Im „Kurt – Genuss und Keramik“ kann nicht nur geschlemmt und geplaudert werden, auch mit den Töpferkursen hat das Team rund um Inhaberin Sonja Börner den Puls der Zeit getroffen. Neben buchbaren Töpferkursen für Einzelpersonen und Gruppen bietet Börner jeden letzten Montag im Monat das „freie, chillige Malen“ an. „Jeder kann vorbeikommen“, erklärt sie, es seien keine Vorkenntnisse erforderlich.
Schon zum zwölften Mal wird gemeinsam gemalt
Zum mittlerweile zwölften Mal trifft man sich also wieder am kommenden Montag, 25. März, in den Kreativräumen in der Gustav-Schwab-Straße zum gemeinsamen Malen und Zeichnen – „weil es in der Gruppe einfach richtig Spaß macht“, berichtet die gelernte Keramikerin. Sie zeigt sich sichtlich erfreut, dass „ihr Kurt“, die Erfüllung eines Herzenswunsches, seit der Eröffnung im Sommer vor zwei Jahren, so gut angenommen wird. Um einen Tisch zum Frühstück, Abendessen oder einfach für ein Glas Wein zu bekommen, muss mittlerweile stets im Vorhinein reserviert werden.
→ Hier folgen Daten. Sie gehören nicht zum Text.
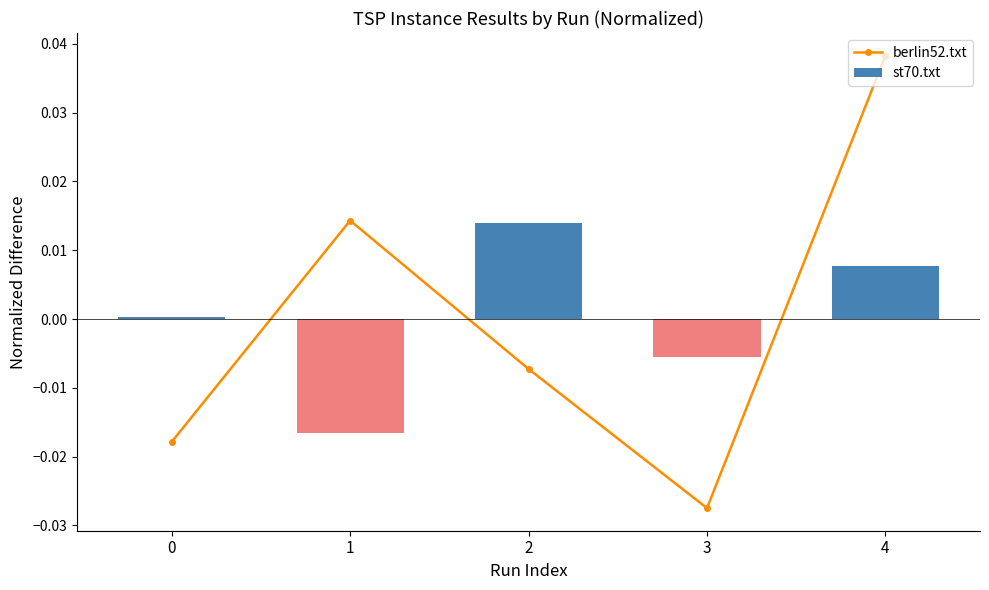

Which category has the highest value across all series?

4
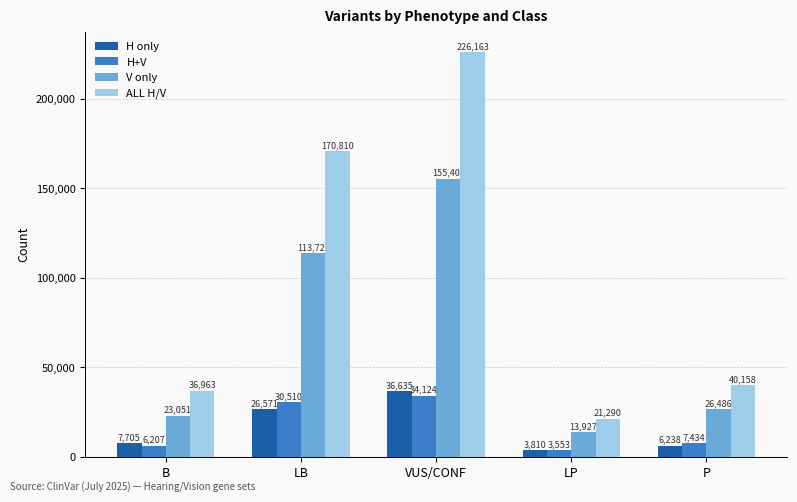

Reading left to right, list all the values displayed in this chart.

H only: B=7705	LB=26571	VUS/CONF=36635	LP=3810	P=6238
H+V: B=6207	LB=30510	VUS/CONF=34124	LP=3553	P=7434
V only: B=23051	LB=113729	VUS/CONF=155404	LP=13927	P=26486
ALL H/V: B=36963	LB=170810	VUS/CONF=226163	LP=21290	P=40158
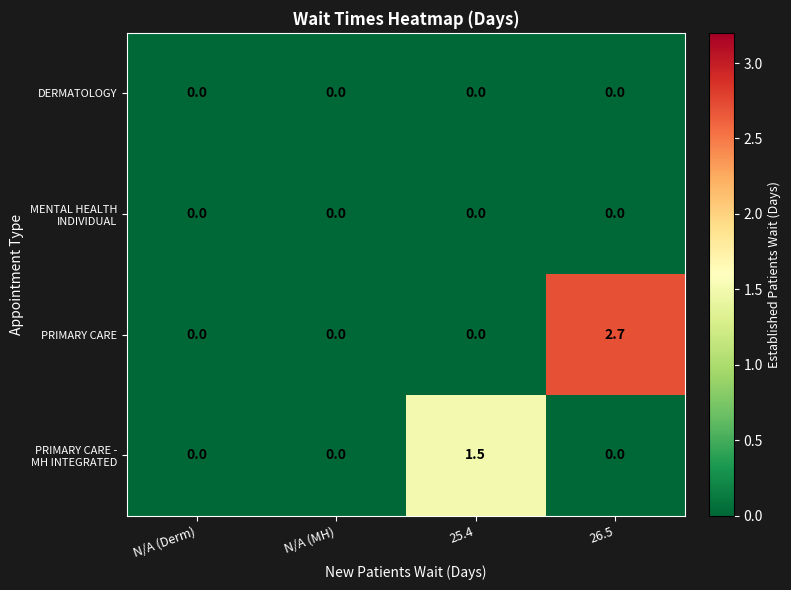

The value of PRIMARY CARE at 25.4 is 0.0. True or false?

True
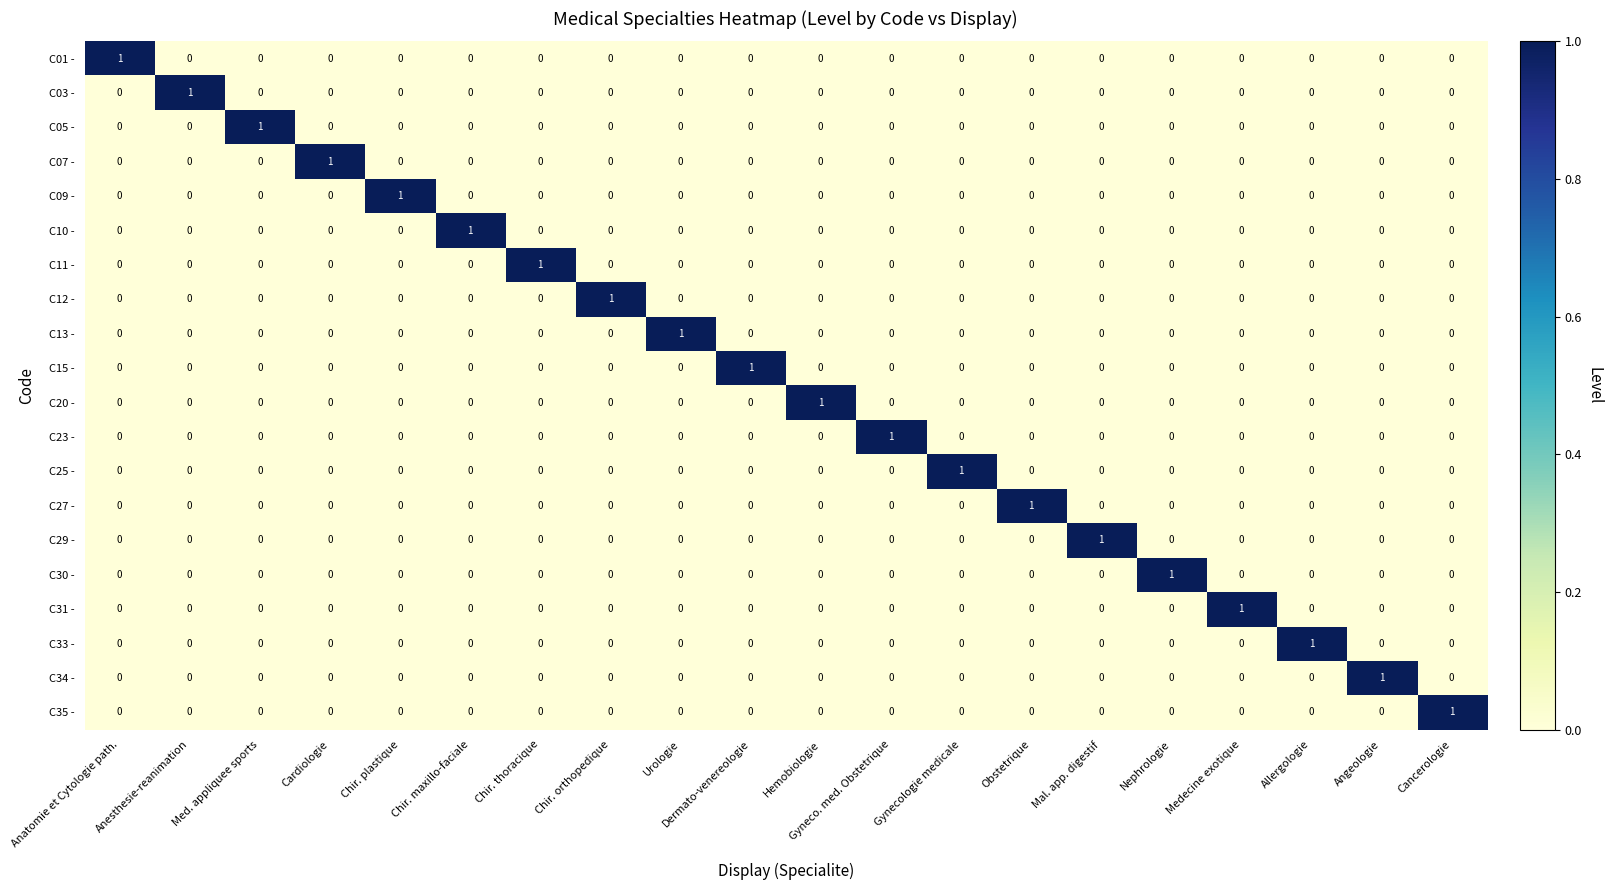

Is it true that C01 - equals 1 at Medecine exotique?

False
Doch dafür denkt sich Börner immer wieder frische Formate aus und ist offen für neue Angebote und Ideen.
So auch für die Idee von Julia Müller, die Pastorin beim Bund Freier Evangelischer Gemeinden (BFeG) ist, und im vergangenen Advent das Format „Kirche im Café“ ins „Kurt“ gebracht hat. Aus dem Versuch, „Kirche einmal ganz anders zu erleben und Gottesdienst ganz anders zu feiern“, so Julia Müller, sei mittlerweile eine feste Veranstaltungsreihe entstanden, die jeden letzten Sonntag im Monat Menschen jeden Alters ins „Kurt“ lockt.
Modernes Gottesdienst-Konzept „passt gut in den Laden“
„Der christliche Glaube bereichert mich total“, erklärt Müller. Als BFeG-Pastorin habe sie keinen festen Standort in Schwenningen, sondern suche stets nach modernen und attraktiven Formen, um den Glauben im Alltag zu leben und anderen vermitteln zu können.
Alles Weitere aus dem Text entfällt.